According to government officials, the six strategic road projects were formally advertised to investors on June 19, 2026, inviting both local and international firms to participate in their design, financing, construction, operation, and maintenance. The projects are expected to mobilize trillions of shillings in investment while reducing pressure on public finances.
Among the most prominent projects is the expansion of the Morogoro–Dodoma highway into a four-lane carriageway. The 246-kilometre route serves as a critical transport corridor connecting Dar es Salaam, Tanzania's commercial hub, with Dodoma, the nation's administrative capital. Upgrading the highway is expected to improve traffic flow, enhance road safety, and facilitate the movement of goods and people across the country.
Speaking on the initiative, Mr. Ulega emphasized the government's commitment to fostering partnerships that deliver long-term infrastructure benefits.
"We are inviting investors to partner with us in constructing these roads," he said while highlighting the government's readiness to collaborate with the private sector on strategic development projects.
The decision comes at a time when Tanzania is increasingly embracing PPP models to bridge infrastructure financing gaps. Recent government data indicate that PPP agreements worth several trillion shillings have been signed since 2023, reflecting growing confidence among investors in Tanzania's development agenda.
Infrastructure experts view the move as a practical response to the rising demand for modern transport networks. As urban populations grow and trade volumes increase, road congestion and logistics inefficiencies have become key challenges affecting productivity. By attracting private investment, the government hopes to accelerate project implementation timelines while benefiting from private sector innovation and operational efficiency.
The road projects are also expected to stimulate job creation during both construction and operational phases. Thousands of direct and indirect employment opportunities could emerge through engineering works, construction activities, maintenance services, and supporting industries. Additionally, improved road infrastructure is anticipated to lower transportation costs for businesses, strengthen domestic supply chains, and boost access to markets for farmers and manufacturers.
Tanzania has made considerable progress in road development over recent years. Government reports show that more than 243 kilometers of asphalt roads were constructed between July 2025 and April 2026, alongside extensive rehabilitation and maintenance work nationwide. These investments have contributed to improved connectivity and enhanced economic activity across several regions.

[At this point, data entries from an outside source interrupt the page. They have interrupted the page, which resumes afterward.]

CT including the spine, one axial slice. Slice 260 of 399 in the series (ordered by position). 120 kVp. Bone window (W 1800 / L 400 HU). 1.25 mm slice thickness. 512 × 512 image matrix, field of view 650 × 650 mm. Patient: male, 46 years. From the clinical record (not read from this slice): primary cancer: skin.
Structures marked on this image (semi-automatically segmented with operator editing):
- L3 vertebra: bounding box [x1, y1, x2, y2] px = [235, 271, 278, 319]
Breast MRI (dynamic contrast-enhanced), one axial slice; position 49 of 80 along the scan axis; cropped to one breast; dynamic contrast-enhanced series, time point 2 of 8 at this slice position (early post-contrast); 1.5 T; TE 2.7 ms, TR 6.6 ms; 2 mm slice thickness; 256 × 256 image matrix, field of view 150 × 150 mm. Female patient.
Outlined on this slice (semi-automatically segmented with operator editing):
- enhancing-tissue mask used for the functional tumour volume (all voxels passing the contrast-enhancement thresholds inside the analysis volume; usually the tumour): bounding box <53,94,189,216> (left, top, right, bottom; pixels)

Analysts believe the latest PPP initiative could further position Tanzania as one of East Africa's leading infrastructure investment destinations. The country currently maintains a growing pipeline of PPP projects across transport, energy, health, and urban development sectors, providing investors with diverse opportunities to participate in national development.

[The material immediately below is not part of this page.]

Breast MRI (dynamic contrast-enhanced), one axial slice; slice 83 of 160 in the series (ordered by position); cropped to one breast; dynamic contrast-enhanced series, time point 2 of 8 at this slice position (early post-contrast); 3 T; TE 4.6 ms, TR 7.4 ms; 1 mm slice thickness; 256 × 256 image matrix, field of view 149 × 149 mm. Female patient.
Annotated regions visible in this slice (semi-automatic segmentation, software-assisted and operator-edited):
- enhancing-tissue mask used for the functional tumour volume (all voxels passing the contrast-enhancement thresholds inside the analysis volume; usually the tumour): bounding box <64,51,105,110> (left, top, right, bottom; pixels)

As Tanzania continues its push toward becoming a middle-income industrial economy, the opening of six major road projects to private investors represents more than an infrastructure initiative. It signals a commitment to collaborative development, innovative financing, and sustainable economic transformation.
If successfully implemented, the projects could reshape the country's transport landscape, strengthen regional trade corridors, and provide a powerful catalyst for economic growth in the years ahead.